__THE PROBLEM__: Below are the records; copy exactly the lines from the first through the one containing "- 👀 I’m interested in ...", both included, and leave out the pictures.

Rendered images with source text
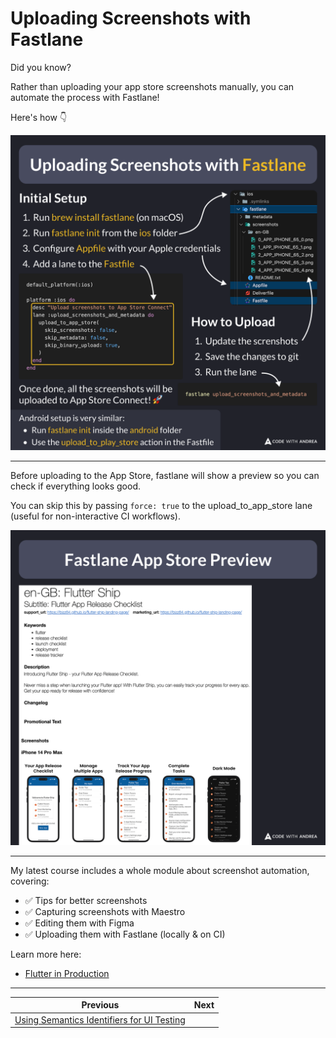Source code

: # Uploading Screenshots with Fastlane

Did you know?

Rather than uploading your app store screenshots manually, you can automate the process with Fastlane!

Here's how 👇

![](238.png)

<!--
Initial Setup:

1. Run `brew install fastlane` (on macOS)
2. Run `fastlane init` from the ios folder
3. Configure `Appfile` with your Apple credentials
4. Add a lane to the `Fastfile`

default_platform(:ios)

platform :ios do
  desc "Upload screenshots to App Store Connect"
  lane :upload_screenshots_and_metadata do
    upload_to_app_store(
      skip_screenshots: false,
      skip_metadata: false,
      skip_binary_upload: true,
    )
  end
end

How to Upload:

1. Update the screenshots
2. Save the changes to git
3. Run the lane

fastlane upload_screenshots_and_metadata

Once done, all the screenshots will be uploaded to App Store Connect! 🚀

Android setup is very similar:

- Run fastlane init inside the android folder
- Use the upload_to_play_store action in the Fastfile
-->

---

Before uploading to the App Store, fastlane will show a preview so you can check if everything looks good.

You can skip this by passing `force: true` to the upload_to_app_store lane (useful for non-interactive CI workflows).

![](238.2.png)

<!-- Fastlane App Store preview showing the metadata and screenshots -->

---

My latest course includes a whole module about screenshot automation, covering:

- ✅ Tips for better screenshots
- ✅ Capturing screenshots with Maestro
- ✅ Editing them with Figma
- ✅ Uploading them with Fastlane (locally & on CI)

Learn more here:

- [Flutter in Production](https://codewithandrea.com/courses/flutter-in-production/)

---

| Previous | Next |
| -------- | ---- |
| [Using Semantics Identifiers for UI Testing](../0237-semantics-identifiers/index.md) |  |


<!-- TWITTER|https://x.com/biz84/status/1902295020217974868 -->
<!-- LINKEDIN|https://www.linkedin.com/posts/andreabizzotto_did-you-know-rather-than-uploading-your-activity-7308061624051904515-ya3- -->
<!-- BLUESKY|https://bsky.app/profile/codewithandrea.com/post/3lkpvkj4t6t2y -->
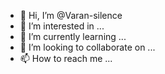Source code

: - 👋 Hi, I’m @Varan-silence
- 👀 I’m interested in ...
- 🌱 I’m currently learning ...
- 💞️ I’m looking to collaborate on ...
- 📫 How to reach me ...

<!---
Varan-silence/Varan-silence is a ✨ special ✨ repository because its `README.md` (this file) appears on your GitHub profile.
You can click the Preview link to take a look at your changes.
--->
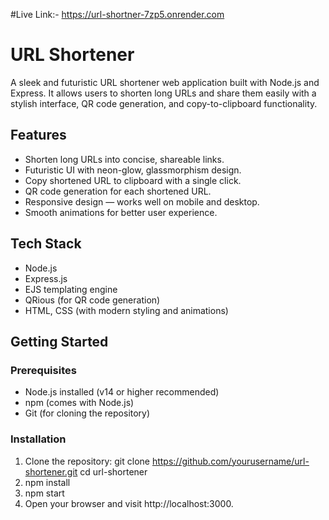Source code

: #Live Link:- https://url-shortner-7zp5.onrender.com


# URL Shortener

A sleek and futuristic URL shortener web application built with Node.js and Express. It allows users to shorten long URLs and share them easily with a stylish interface, QR code generation, and copy-to-clipboard functionality.

## Features

- Shorten long URLs into concise, shareable links.
- Futuristic UI with neon-glow, glassmorphism design.
- Copy shortened URL to clipboard with a single click.
- QR code generation for each shortened URL.
- Responsive design — works well on mobile and desktop.
- Smooth animations for better user experience.

## Tech Stack

- Node.js
- Express.js
- EJS templating engine
- QRious (for QR code generation)
- HTML, CSS (with modern styling and animations)

## Getting Started

### Prerequisites

- Node.js installed (v14 or higher recommended)
- npm (comes with Node.js)
- Git (for cloning the repository)

### Installation

1. Clone the repository:
   git clone https://github.com/yourusername/url-shortener.git
   cd url-shortener
2. npm install
3. npm start
4. Open your browser and visit http://localhost:3000.
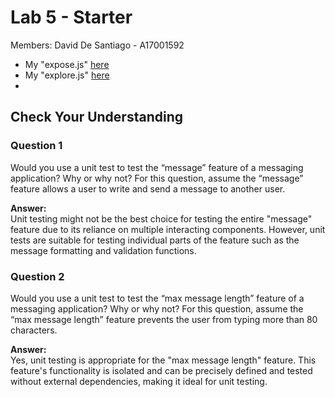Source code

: # Lab 5 - Starter

Members: David De Santiago - A17001592

- My "expose.js" [here](expose.html)
- My "explore.js" [here](explore.html)
- 
## Check Your Understanding

### Question 1
Would you use a unit test to test the “message” feature of a messaging application? Why or why not? For this question, assume the “message” feature allows a user to write and send a message to another user.

**Answer:**  
Unit testing might not be the best choice for testing the entire "message" feature due to its reliance on multiple interacting components. However, unit tests are suitable for testing individual parts of the feature such as the message formatting and validation functions.

### Question 2
Would you use a unit test to test the “max message length” feature of a messaging application? Why or why not? For this question, assume the “max message length” feature prevents the user from typing more than 80 characters.

**Answer:**  
Yes, unit testing is appropriate for the "max message length" feature. This feature's functionality is isolated and can be precisely defined and tested without external dependencies, making it ideal for unit testing.
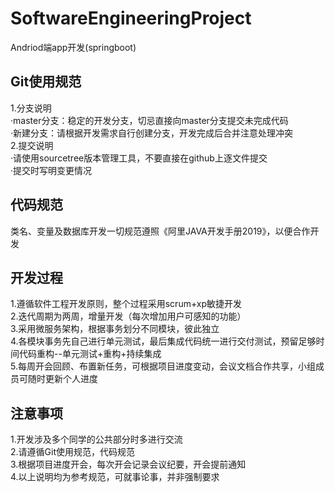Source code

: # SoftwareEngineeringProject
Andriod端app开发(springboot)  
## Git使用规范
1.分支说明  
·master分支：稳定的开发分支，切忌直接向master分支提交未完成代码  
·新建分支：请根据开发需求自行创建分支，开发完成后合并注意处理冲突  
2.提交说明  
·请使用sourcetree版本管理工具，不要直接在github上逐文件提交  
·提交时写明变更情况  
## 代码规范
类名、变量及数据库开发一切规范遵照《阿里JAVA开发手册2019》，以便合作开发  
## 开发过程
1.遵循软件工程开发原则，整个过程采用scrum+xp敏捷开发  
2.迭代周期为两周，增量开发（每次增加用户可感知的功能）  
3.采用微服务架构，根据事务划分不同模块，彼此独立  
4.各模块事务先自己进行单元测试，最后集成代码统一进行交付测试，预留足够时间代码重构--单元测试+重构+持续集成  
5.每周开会回顾、布置新任务，可根据项目进度变动，会议文档合作共享，小组成员可随时更新个人进度  
## 注意事项
1.开发涉及多个同学的公共部分时多进行交流  
2.请遵循Git使用规范，代码规范  
3.根据项目进度开会，每次开会记录会议纪要，开会提前通知  
4.以上说明均为参考规范，可就事论事，并非强制要求  
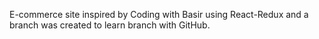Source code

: E-commerce site inspired by Coding with Basir using React-Redux and a branch was created to learn branch with GitHub.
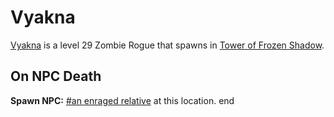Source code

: # Vyakna



[Vyakna](/npc/111041) is a level 29 Zombie Rogue that spawns in [Tower of Frozen Shadow](/zone/111).



## On NPC Death

**Spawn NPC:**  [\#an enraged relative](/npc/111025) at this location.
end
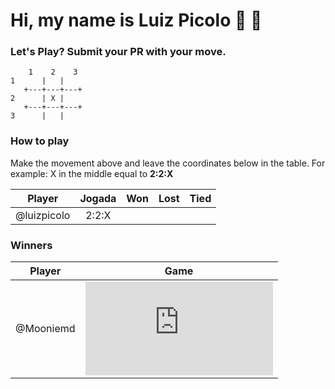 # Hi, my name is Luiz Picolo 👋 👋

### Let's Play? Submit your PR with your move.

        1    2    3
    1      |   |  
       +---+---+---+
    2      | X | 
       +---+---+---+
    3      |   |   

### How to play

Make the movement above and leave the coordinates below in the table. For example: X in the middle equal to **2:2:X**

|Player      | Jogada   |   Won   |  Lost  |   Tied   |
|------------|:--------:|:-------:|:------:|:--------:|
|@luizpicolo |  2:2:X   |         |        |          |

### Winners

|Player      | Game   |   
|------------|:--------:|
|@Mooniemd   |  ![Finished Game](https://github.com/luizpicolo/luizpicolo/blob/master/finished-games/1.md)  | 
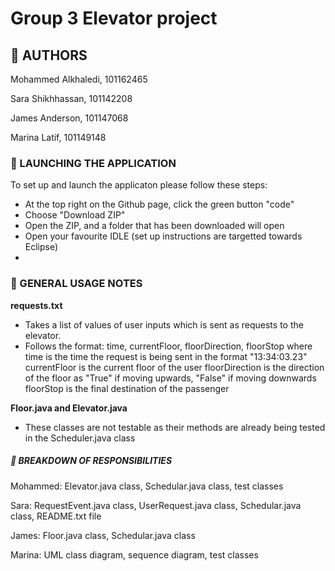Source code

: # Group 3 Elevator project 

## 👥 AUTHORS 
Mohammed Alkhaledi, 101162465

Sara Shikhhassan, 101142208

James Anderson, 101147068

Marina Latif, 101149148


### 🚀 LAUNCHING THE APPLICATION
To set up and launch the applicaton please follow these steps:
- At the top right on the Github page, click the green button "code"
- Choose "Download ZIP"
- Open the ZIP, and a folder that has been downloaded will open
- Open your favourite IDLE (set up instructions are targetted towards Eclipse)
- 

### 📄 GENERAL USAGE NOTES
**requests.txt**
- Takes a list of values of user inputs which is sent as requests to the elevator. 
- Follows the format: time, currentFloor, floorDirection, floorStop
where time is the time the request is being sent in the format "13:34:03.23"
currentFloor is the current floor of the user 
floorDirection is the direction of the floor as "True" if moving upwards, "False" if moving downwards
floorStop is the final destination of the passenger

**Floor.java and Elevator.java**
- These classes are not testable as their methods are already being tested in the Scheduler.java class







##### 🔨 BREAKDOWN OF RESPONSIBILITIES
Mohammed: Elevator.java class, Schedular.java class, test classes

Sara: RequestEvent.java class, UserRequest.java class, Schedular.java class, README.txt file

James: Floor.java class, Schedular.java class

Marina: UML class diagram, sequence diagram, test classes

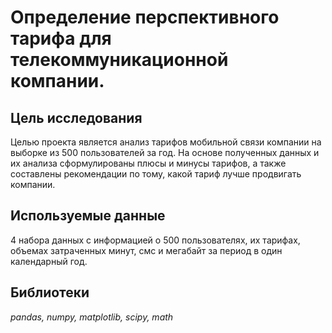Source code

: # Определение перспективного тарифа для телекоммуникационной компании.

## Цель исследования
Целью проекта является анализ тарифов мобильной связи компании на выборке из 500 пользователей за год. 
На основе полученных данных и их анализа сформулированы плюсы и минусы тарифов, а также составлены рекомендации по тому, какой тариф лучше продвигать компании.

## Используемые данные
4 набора данных с информацией о 500 пользователях, их тарифах, объемах затраченных минут, смс и мегабайт за период в один календарный год.

## Библиотеки
*pandas, numpy, matplotlib, scipy, math*
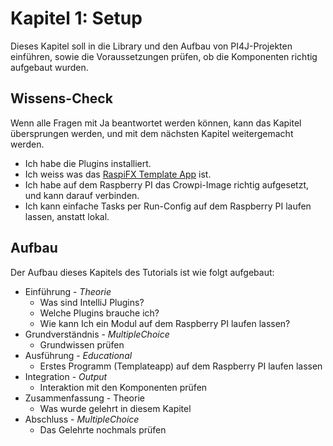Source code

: # Kapitel 1: Setup

Dieses Kapitel soll in die Library und den Aufbau von PI4J-Projekten einführen, sowie 
die Voraussetzungen prüfen, ob die Komponenten richtig aufgebaut wurden.

## Wissens-Check
Wenn alle Fragen mit Ja beantwortet werden können, kann das Kapitel übersprungen werden, 
und mit dem nächsten Kapitel weitergemacht werden.
- Ich habe die Plugins installiert.
- Ich weiss was das [RaspiFX Template App](https://github.com/Pi4J/pi4j-template-javafx) ist.
- Ich habe auf dem Raspberry PI das Crowpi-Image richtig aufgesetzt, und kann darauf verbinden.
- Ich kann einfache Tasks per Run-Config auf dem Raspberry PI laufen lassen, anstatt lokal.

## Aufbau
Der Aufbau dieses Kapitels des Tutorials ist wie folgt aufgebaut:
- Einführung - *Theorie*
  - Was sind IntelliJ Plugins?
  - Welche Plugins brauche ich?
  - Wie kann Ich ein Modul auf dem Raspberry PI laufen lassen?
- Grundverständnis - *MultipleChoice*
  - Grundwissen prüfen
- Ausführung - *Educational*
  - Erstes Programm (Templateapp) auf dem Raspberry PI laufen lassen
- Integration - *Output*
  - Interaktion mit den Komponenten prüfen
- Zusammenfassung - Theorie
  - Was wurde gelehrt in diesem Kapitel
- Abschluss - *MultipleChoice*
  - Das Gelehrte nochmals prüfen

__RESPONSE__:
Source code

: # Uploading Screenshots with Fastlane

Did you know?

Rather than uploading your app store screenshots manually, you can automate the process with Fastlane!

Here's how 👇

![](238.png)

<!--
Initial Setup:

1. Run `brew install fastlane` (on macOS)
2. Run `fastlane init` from the ios folder
3. Configure `Appfile` with your Apple credentials
4. Add a lane to the `Fastfile`

default_platform(:ios)

platform :ios do
  desc "Upload screenshots to App Store Connect"
  lane :upload_screenshots_and_metadata do
    upload_to_app_store(
      skip_screenshots: false,
      skip_metadata: false,
      skip_binary_upload: true,
    )
  end
end

How to Upload:

1. Update the screenshots
2. Save the changes to git
3. Run the lane

fastlane upload_screenshots_and_metadata

Once done, all the screenshots will be uploaded to App Store Connect! 🚀

Android setup is very similar:

- Run fastlane init inside the android folder
- Use the upload_to_play_store action in the Fastfile
-->

---

Before uploading to the App Store, fastlane will show a preview so you can check if everything looks good.

You can skip this by passing `force: true` to the upload_to_app_store lane (useful for non-interactive CI workflows).

![](238.2.png)

<!-- Fastlane App Store preview showing the metadata and screenshots -->

---

My latest course includes a whole module about screenshot automation, covering:

- ✅ Tips for better screenshots
- ✅ Capturing screenshots with Maestro
- ✅ Editing them with Figma
- ✅ Uploading them with Fastlane (locally & on CI)

Learn more here:

- [Flutter in Production](https://codewithandrea.com/courses/flutter-in-production/)

---

| Previous | Next |
| -------- | ---- |
| [Using Semantics Identifiers for UI Testing](../0237-semantics-identifiers/index.md) |  |


<!-- TWITTER|https://x.com/biz84/status/1902295020217974868 -->
<!-- LINKEDIN|https://www.linkedin.com/posts/andreabizzotto_did-you-know-rather-than-uploading-your-activity-7308061624051904515-ya3- -->
<!-- BLUESKY|https://bsky.app/profile/codewithandrea.com/post/3lkpvkj4t6t2y -->
Source code

: - 👋 Hi, I’m @Varan-silence
- 👀 I’m interested in ...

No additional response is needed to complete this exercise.